No evidence of technical faults
Flight MH17 with a Boeing 777-200 operated by Malaysia Airlines broke up in the air probably as the result of structural damage caused by a large number of high-energy objects that penetrated the aircraft from outside. This is mentioned in the preliminary report on the investigation into the crash of MH17 that has been published today by the Dutch Safety Board. There are no indications that the MH17 crash was caused by a technical fault or by actions of the crew.
The cockpit voice recorder, the flight data recorder and data from air traffic control all suggest that flight MH17 proceeded as normal until 13:20:03 (UTC), after which it ended abruptly. A full listening of the communications among the crew members in the cockpit recorded on the cockpit voice recorder revealed no signs of any technical faults or an emergency situation. Neither were any warning tones heard in the cockpit that might have pointed to technical problems. The flight data recorder registered no aircraft system warnings, and aircraft engine parameters were consistent with normal operation during the flight. The radio communications with Ukrainian air traffic control confirm that no emergency call was made by the cockpit crew. The final calls by Ukrainian air traffic control made between 13.20:00 and 13.22:02 (UTC) remained unanswered.
The pattern of wreckage on the ground suggests that the aircraft split into pieces during flight (an in-flight break up). Based on the available maintenance history the airplane was airworthy when it took off from Amsterdam and there were no known technical problems. The aircraft was manned by a qualified and experienced crew.
Pattern of damage
As yet it has not been possible to conduct a detailed study of the wreckage. However, the available images show that the pieces of wreckage were pierced in numerous places. The pattern of damage to the aircraft fuselage and the cockpit is consistent with that which may be expected from a large number of high-energy objects that penetrated the aircraft from outside. It’s likely that this damage resulted in a loss of structural integrity of the aircraft, leading to an in-flight break up. This also explains the abrupt end to the data registration on the recorders, the simultaneous loss of contact with air traffic control and the aircraft’s disappearance from radar.
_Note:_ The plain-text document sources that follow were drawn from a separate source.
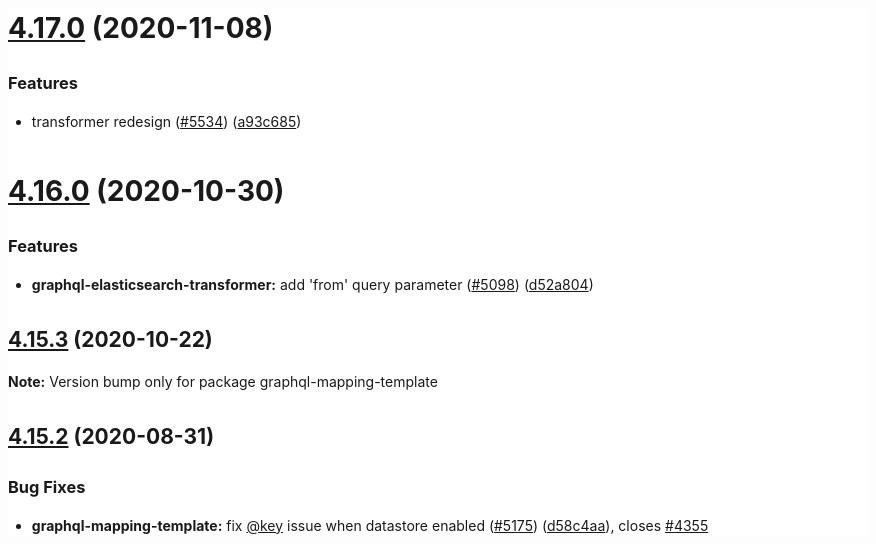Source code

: 



# [4.17.0](https://github.com/aws-amplify/amplify-cli/compare/graphql-mapping-template@4.16.0...graphql-mapping-template@4.17.0) (2020-11-08)


### Features

* transformer redesign ([#5534](https://github.com/aws-amplify/amplify-cli/issues/5534)) ([a93c685](https://github.com/aws-amplify/amplify-cli/commit/a93c6852f6588898ebc52b0574f4fcc3d2e87948))





# [4.16.0](https://github.com/aws-amplify/amplify-cli/compare/graphql-mapping-template@4.15.3...graphql-mapping-template@4.16.0) (2020-10-30)


### Features

* **graphql-elasticsearch-transformer:** add 'from' query parameter ([#5098](https://github.com/aws-amplify/amplify-cli/issues/5098)) ([d52a804](https://github.com/aws-amplify/amplify-cli/commit/d52a804c25df63cd1cee1a72bb99286ecfe54ed5))





## [4.15.3](https://github.com/aws-amplify/amplify-cli/compare/graphql-mapping-template@4.15.2...graphql-mapping-template@4.15.3) (2020-10-22)

**Note:** Version bump only for package graphql-mapping-template





## [4.15.2](https://github.com/aws-amplify/amplify-cli/compare/graphql-mapping-template@4.15.1...graphql-mapping-template@4.15.2) (2020-08-31)


### Bug Fixes

* **graphql-mapping-template:** fix [@key](https://github.com/key) issue when datastore enabled ([#5175](https://github.com/aws-amplify/amplify-cli/issues/5175)) ([d58c4aa](https://github.com/aws-amplify/amplify-cli/commit/d58c4aa6ba07859a6fec250df281649bb17548e9)), closes [#4355](https://github.com/aws-amplify/amplify-cli/issues/4355)



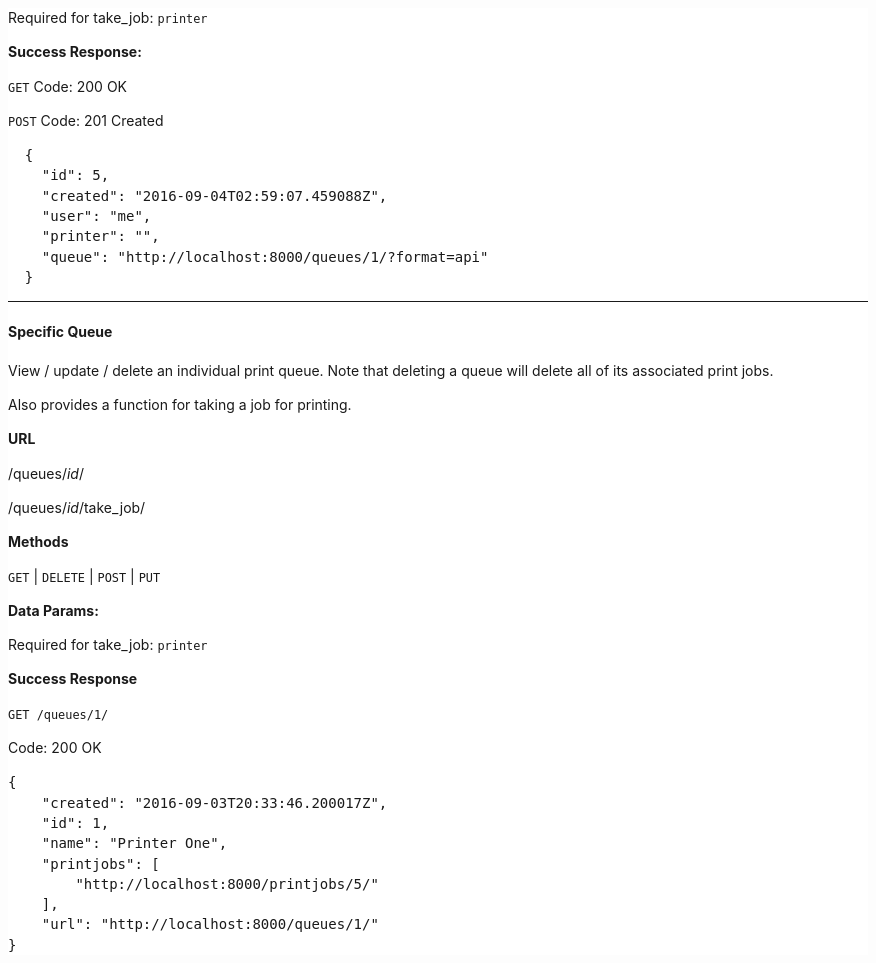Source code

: Required for take_job: `printer`

**Success Response:**

  `GET`
  Code: 200 OK     

  `POST`
  Code: 201 Created     
  
<pre>
  {
    "id": 5,
    "created": "2016-09-04T02:59:07.459088Z",
    "user": "me",
    "printer": "",
    "queue": "http://localhost:8000/queues/1/?format=api"
  }
</pre>


---
#### Specific Queue

View / update / delete an individual print queue. Note that deleting a queue
will delete all of its associated print jobs.

Also provides a function for taking a job for printing.

**URL**

/queues/_id_/

/queues/_id_/take_job/

**Methods**

`GET` | `DELETE` | `POST` | `PUT`
  
**Data Params:**

Required for take_job: `printer`

**Success Response**

  `GET /queues/1/`
  
  Code: 200 OK     

<pre>
{
    "created": "2016-09-03T20:33:46.200017Z", 
    "id": 1, 
    "name": "Printer One", 
    "printjobs": [
        "http://localhost:8000/printjobs/5/"
    ], 
    "url": "http://localhost:8000/queues/1/"
}
</pre>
In its preliminary report, the Safety Board presents the initial findings of an investigation that is still fully underway. More research will be necessary to determine more precisely what caused the crash and how the airplane disintegrated. The Board believes that additional evidence will become available in the period ahead. From this point on, the research team will start working towards producing the definitive investigation report. The Board aims to publish the report within one year of the date of the crash.
The draft preliminary report has been sent to the Accredited Representative of the states that participate in the investigation (Malaysia, Ukraine, the Russian Federation, the United Kingdom, the United States of America and Australia) for review. All Accredited Representatives have sent a reaction. The Dutch Safety Board assessed the provided suggestions and amended the report where appropriate.
Tjibbe Joustra, Chairman of the Dutch Safety Board: “The MH17 crash has shocked the world and raised many questions. The Dutch Safety Board wishes to determine the cause of the crash, for the sake of the loved ones of the victims and for society at large.”
“The initial results of the investigation point towards an external cause of the MH17 crash. More research will be necessary to determine the cause with greater precision. The Safety Board believes that additional evidence will become available for investigation in the period ahead.”
“The preliminary report issues the first findings in a ongoing investigation. From this point on, the investigation team will be working towards producing its final report. The Board aims to publish this report within one year of the date of the crash.”